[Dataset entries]
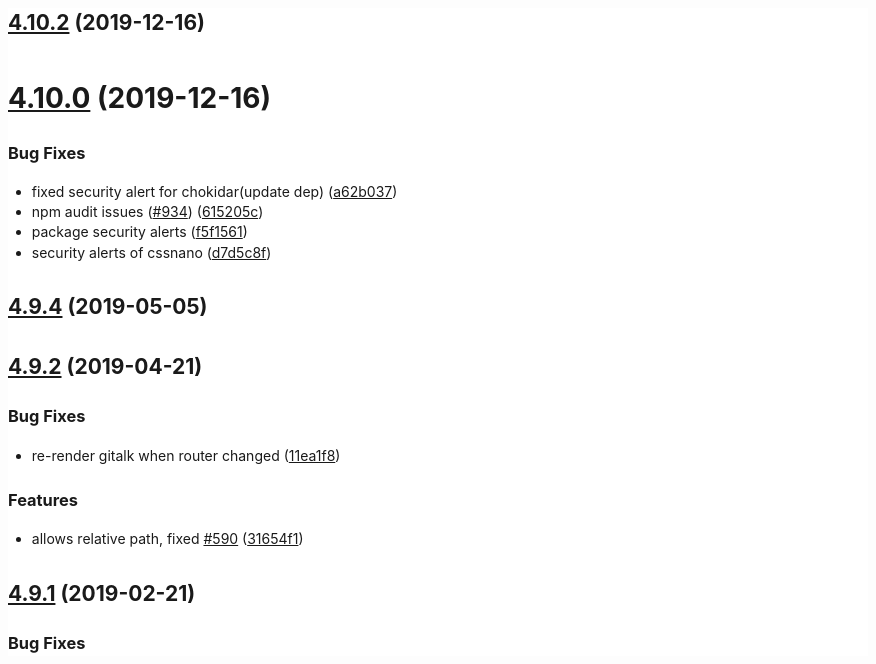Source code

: 
## [4.10.2](https://github.com/mondayless/devil_documenty/compare/v4.10.0...v4.10.2) (2019-12-16)



# [4.10.0](https://github.com/mondayless/devil_documenty/compare/v4.9.4...v4.10.0) (2019-12-16)


### Bug Fixes

* fixed security alert for chokidar(update dep) ([a62b037](https://github.com/mondayless/devil_documenty/commit/a62b037becb36941c11c8eab6e4d83df8db85af3))
* npm audit issues ([#934](https://github.com/mondayless/devil_documenty/issues/934)) ([615205c](https://github.com/mondayless/devil_documenty/commit/615205cfdb7aea8f37a1ec5dd928105eeef56357))
* package security alerts ([f5f1561](https://github.com/mondayless/devil_documenty/commit/f5f15619f1a239d6ce12a2f83ad8817352a3352b))
* security alerts of cssnano ([d7d5c8f](https://github.com/mondayless/devil_documenty/commit/d7d5c8f302d7c18dbb32e982202a07b73badf6f6))



<a name="4.9.4"></a>
## [4.9.4](https://github.com/mondayless/devil_documenty/compare/v4.9.2...v4.9.4) (2019-05-05)



<a name="4.9.2"></a>
## [4.9.2](https://github.com/mondayless/devil_documenty/compare/v4.9.1...v4.9.2) (2019-04-21)


### Bug Fixes

* re-render gitalk when router changed ([11ea1f8](https://github.com/mondayless/devil_documenty/commit/11ea1f8))


### Features

* allows relative path, fixed [#590](https://github.com/mondayless/devil_documenty/issues/590) ([31654f1](https://github.com/mondayless/devil_documenty/commit/31654f1))



<a name="4.9.1"></a>
## [4.9.1](https://github.com/mondayless/devil_documenty/compare/v4.9.0...v4.9.1) (2019-02-21)


### Bug Fixes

### What is needed
Switch "Bug Fixes" to "Fixed Issues" wherever it occurs in the lines above, keeping everything else the same, and write the lines out again without the pictures.

### Exercise output
Source code

: 
## [4.10.2](https://github.com/mondayless/devil_documenty/compare/v4.10.0...v4.10.2) (2019-12-16)



# [4.10.0](https://github.com/mondayless/devil_documenty/compare/v4.9.4...v4.10.0) (2019-12-16)


### Fixed Issues

* fixed security alert for chokidar(update dep) ([a62b037](https://github.com/mondayless/devil_documenty/commit/a62b037becb36941c11c8eab6e4d83df8db85af3))
* npm audit issues ([#934](https://github.com/mondayless/devil_documenty/issues/934)) ([615205c](https://github.com/mondayless/devil_documenty/commit/615205cfdb7aea8f37a1ec5dd928105eeef56357))
* package security alerts ([f5f1561](https://github.com/mondayless/devil_documenty/commit/f5f15619f1a239d6ce12a2f83ad8817352a3352b))
* security alerts of cssnano ([d7d5c8f](https://github.com/mondayless/devil_documenty/commit/d7d5c8f302d7c18dbb32e982202a07b73badf6f6))



<a name="4.9.4"></a>
## [4.9.4](https://github.com/mondayless/devil_documenty/compare/v4.9.2...v4.9.4) (2019-05-05)



<a name="4.9.2"></a>
## [4.9.2](https://github.com/mondayless/devil_documenty/compare/v4.9.1...v4.9.2) (2019-04-21)


### Fixed Issues

* re-render gitalk when router changed ([11ea1f8](https://github.com/mondayless/devil_documenty/commit/11ea1f8))


### Features

* allows relative path, fixed [#590](https://github.com/mondayless/devil_documenty/issues/590) ([31654f1](https://github.com/mondayless/devil_documenty/commit/31654f1))



<a name="4.9.1"></a>
## [4.9.1](https://github.com/mondayless/devil_documenty/compare/v4.9.0...v4.9.1) (2019-02-21)


### Fixed Issues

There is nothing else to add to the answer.